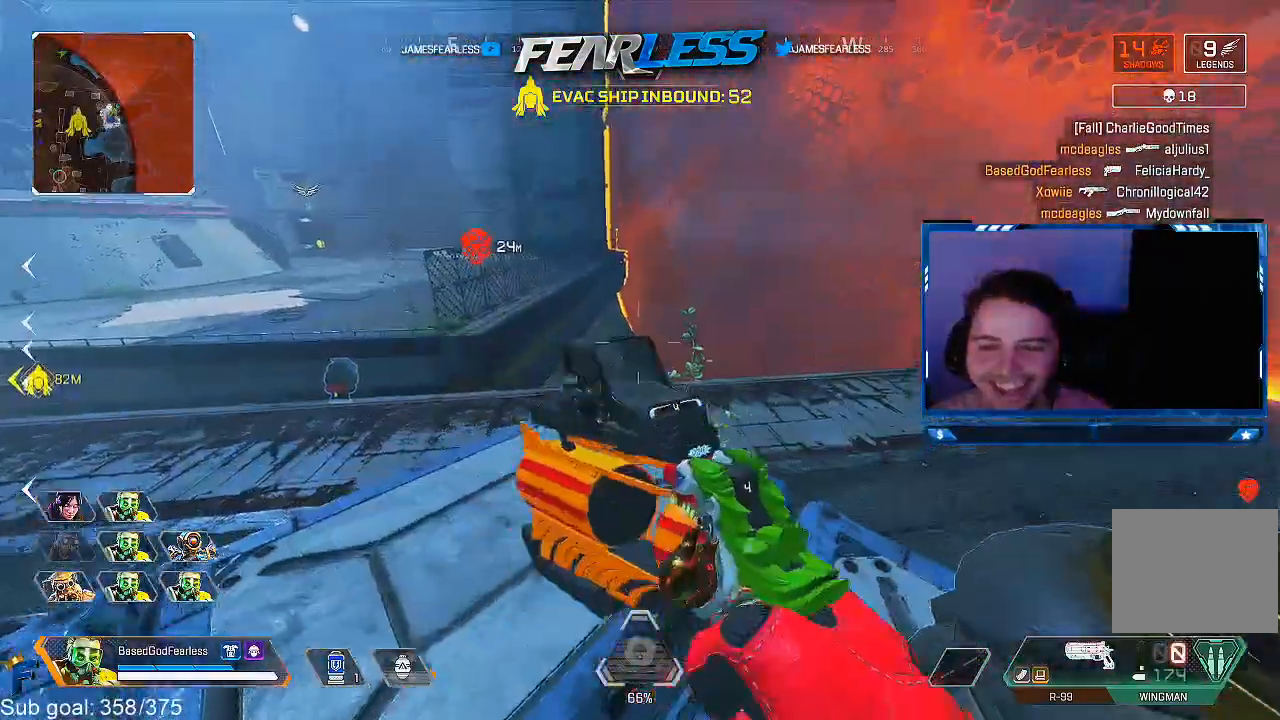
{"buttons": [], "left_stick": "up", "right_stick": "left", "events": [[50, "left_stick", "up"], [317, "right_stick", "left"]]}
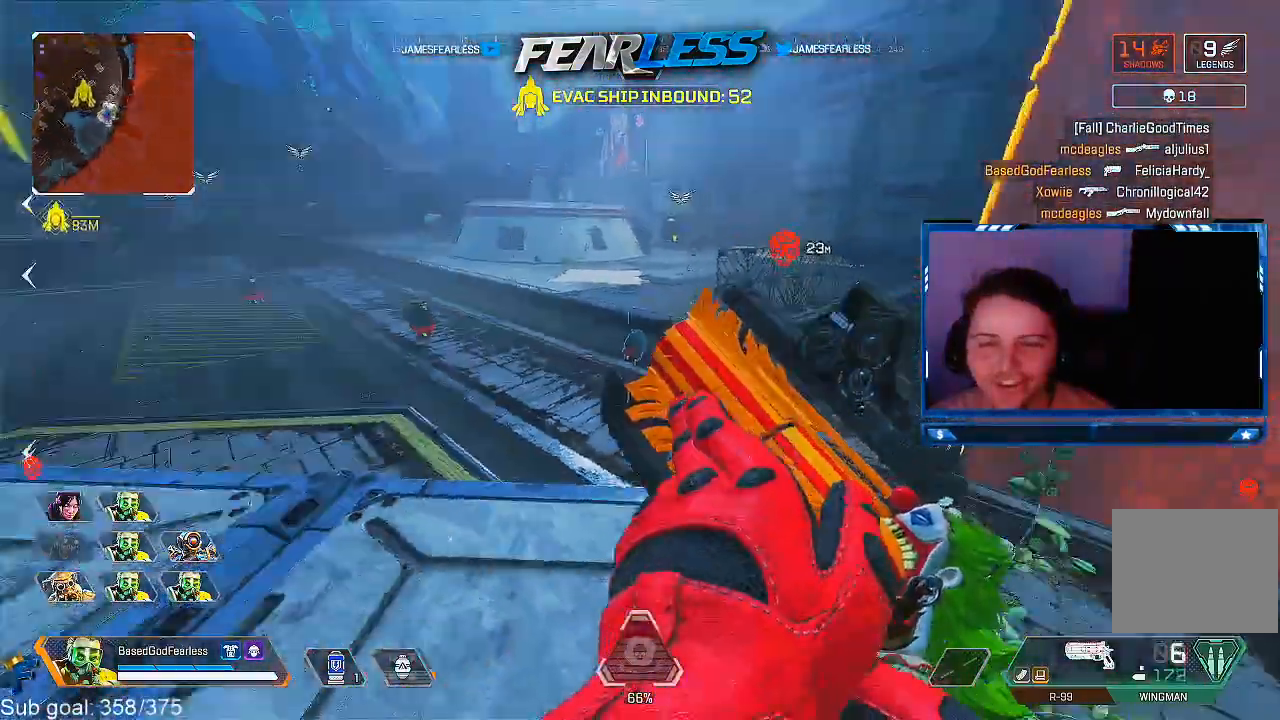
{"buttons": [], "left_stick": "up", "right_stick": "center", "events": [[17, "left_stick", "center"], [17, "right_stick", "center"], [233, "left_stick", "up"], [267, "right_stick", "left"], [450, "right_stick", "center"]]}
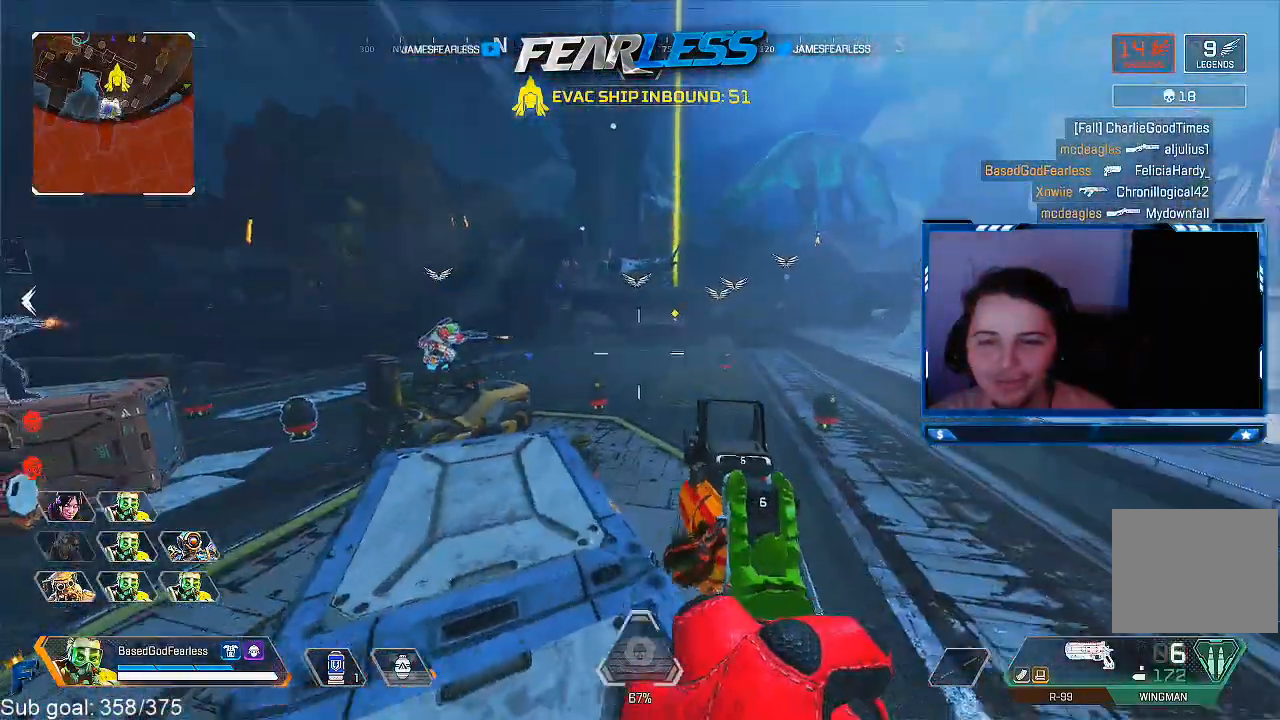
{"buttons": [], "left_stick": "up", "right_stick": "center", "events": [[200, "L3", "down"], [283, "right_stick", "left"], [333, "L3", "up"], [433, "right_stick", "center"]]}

• • • • •

Task:
Restate the data above verbatim, skipping every image.

Solution to this task:
{"buttons": [], "left_stick": "up", "right_stick": "left", "events": [[50, "left_stick", "up"], [317, "right_stick", "left"]]}
{"buttons": [], "left_stick": "up", "right_stick": "center", "events": [[17, "left_stick", "center"], [17, "right_stick", "center"], [233, "left_stick", "up"], [267, "right_stick", "left"], [450, "right_stick", "center"]]}
{"buttons": [], "left_stick": "up", "right_stick": "center", "events": [[200, "L3", "down"], [283, "right_stick", "left"], [333, "L3", "up"], [433, "right_stick", "center"]]}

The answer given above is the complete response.